### WHAT YOU NEED TO DO:
**1)** In the account of the email-classification startup, explain why the narrator resigned from the company.
**2)** In the account of the email-classification startup, reproduce the passage from "I don't remember" up to and including "seems too conspiratorial.", switching "twenty years later" to "two decades later".

### SOURCE EXTRACT:
>>

The technology was essentially bulk message classification at the ISP/mail server level (though could be adapted to SMS carriers), clustering together similar messages through several statistical techniques, like looking for similarities in the message bodies and headers. They filed a bunch of patents and was making a MVP to try to sell the tech directly to ISPs.

A couple years in, they weren't getting any bites -- this was also right around the time Gmail first came out and really "disrupted" the email space, so poor timing -- and I think the investors were getting concerned.

I remember one morning, we were standing outside in the garden (our office was just a repurposed residential home in a suburb of Los Angeles). It was a beautiful day and one of the founders had good news to share about a possible sales lead. He was glowing with excitement and mentioned that some of his contacts in China had expressed interest in the technology, on behalf of the government there. This was around the time the Great Firewall was being developed, so maybe that was part of the draw (my speculation).

I blinked, surprised. Up to that moment, the founder seemed like a perfectly normal, bright, wizened old sys-admin type geek. Imagine Richard Stallman, but in a business suit. I looked up to him. It was hard to reconcile the idea that man I had worked for the last couple years, who treated us all well and always had a smile and a joke handy, was about to sell us all out.

My (flawed) recollection of the convo:

"Wait, what? You're... you're going to sell the technology to China? Not to an email provider there, but the government itself...?"

"Yeah! This tech could easily scale up to millions, hundreds of millions of users. It's exactly what they're looking for. I was thinking too small before. Why sell to one ISP at a time when an entire government of a billion people could use it?"

"But... but you know they're just going to use it to monitor and block their citizens, right?!"

I think that caught him a bit off-guard, maybe even slightly offended. "Well, yeah, maybe. But if we don't do it, someone else will. We're just selling tools. We can't control how they use it."

It was a major WTF moment for me. "No, how could you, as an American, purposely contribute to something like this?! Don't you care about human rights at ALL? You have two kids of your own at home, growing up under the protection of a liberal democracy. There are kids in China who will never know what that's like, and you are actively subverting their future. What will you tell your kids when they grow up? That Dad sold out his entire company and all his morals to the first convenient buyer? This is not ok." I was like 21 then, pretty naive and idealistic, and this was my first real professional confrontation with a higher-up (who's also the CEO).

I don't remember what he said in response. I walked away, fuming, and resigned the next morning. Disillusioned, I unfortunately stopped keeping track of the company's affairs, and I don't know if China ever actually bought it.

Looking up the company twenty years later, they've apparently abandoned all their patents, and pissed off a bunch of investors who felt misled. The website is no more. Probably it was just another failed dot-com startup, unless they went to great lengths to hide their sales to China, but that seems too conspiratorial.

Shrug. As an older adult, I don't think too much of this incident any longer. It's probably par for the course for US tech businesses wanting to do business in China. Some sell out, others pull out, but in the end they all have their price, and they all choose their battles. But 21 year old me wasn't OK with that (I still wouldn't be), and left what was otherwise a really great internship. The people there treated me well, I learned a lot and had a ton of fun with them. I want to believe that the whole thing was just a dumb misguided idea from a desperate CEO, needing the money after several failed sales leads, and not some elaborate ploy to develop censoring tech specifically for China. I dunno. These days, censoring tech is everywhere, both in the East and the West, and technologies like this probably aren't that special anymore anyway.

That's all...


Thanks man. Read it all with great interest. I think you made the right call. I’ve heard similar cases to this.

<<

### DATA FOR ANALYSIS:
>>

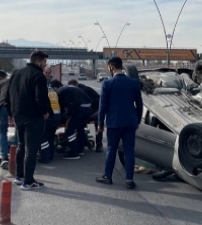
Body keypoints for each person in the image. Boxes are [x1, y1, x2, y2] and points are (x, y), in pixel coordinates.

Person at [6, 50, 51, 190]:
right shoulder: (38, 76)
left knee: (21, 145)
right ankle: (28, 181)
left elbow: (9, 94)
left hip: (18, 115)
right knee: (31, 150)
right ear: (38, 61)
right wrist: (45, 111)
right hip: (33, 117)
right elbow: (41, 97)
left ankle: (19, 177)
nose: (45, 65)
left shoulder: (17, 73)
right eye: (44, 62)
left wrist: (10, 113)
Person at [96, 57, 143, 189]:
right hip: (130, 122)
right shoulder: (134, 83)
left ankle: (107, 177)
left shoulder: (107, 84)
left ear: (111, 67)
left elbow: (102, 106)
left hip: (114, 122)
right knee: (129, 150)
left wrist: (100, 123)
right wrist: (138, 120)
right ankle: (129, 180)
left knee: (111, 149)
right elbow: (139, 104)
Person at [50, 79, 92, 160]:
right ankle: (80, 149)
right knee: (80, 129)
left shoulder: (60, 92)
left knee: (69, 130)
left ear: (55, 88)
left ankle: (73, 152)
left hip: (79, 109)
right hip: (88, 108)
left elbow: (61, 108)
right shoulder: (68, 87)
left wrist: (65, 118)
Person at [67, 79, 103, 152]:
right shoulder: (79, 89)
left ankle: (99, 144)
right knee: (80, 124)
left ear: (75, 84)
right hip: (88, 110)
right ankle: (84, 141)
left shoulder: (84, 90)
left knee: (98, 126)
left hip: (95, 110)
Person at [0, 69, 18, 169]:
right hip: (15, 107)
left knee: (2, 131)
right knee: (18, 131)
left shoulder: (2, 82)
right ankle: (15, 154)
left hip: (2, 106)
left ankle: (4, 157)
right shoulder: (20, 82)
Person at [44, 66, 61, 162]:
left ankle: (46, 157)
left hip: (50, 116)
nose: (48, 73)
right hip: (56, 116)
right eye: (46, 72)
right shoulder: (53, 90)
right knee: (50, 137)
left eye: (49, 72)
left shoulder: (47, 88)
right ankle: (50, 155)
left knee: (45, 137)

<<

### ANSWERS:
**1)** The narrator resigned because one of the founders planned to sell the company's message-classification technology to the Chinese government itself. The narrator believed the government would use it to monitor and block its citizens, and the founder brushed this aside with "if we don't do it, someone else will."

**2)**
I don't remember what he said in response. I walked away, fuming, and resigned the next morning. Disillusioned, I unfortunately stopped keeping track of the company's affairs, and I don't know if China ever actually bought it.

Looking up the company two decades later, they've apparently abandoned all their patents, and pissed off a bunch of investors who felt misled. The website is no more. Probably it was just another failed dot-com startup, unless they went to great lengths to hide their sales to China, but that seems too conspiratorial.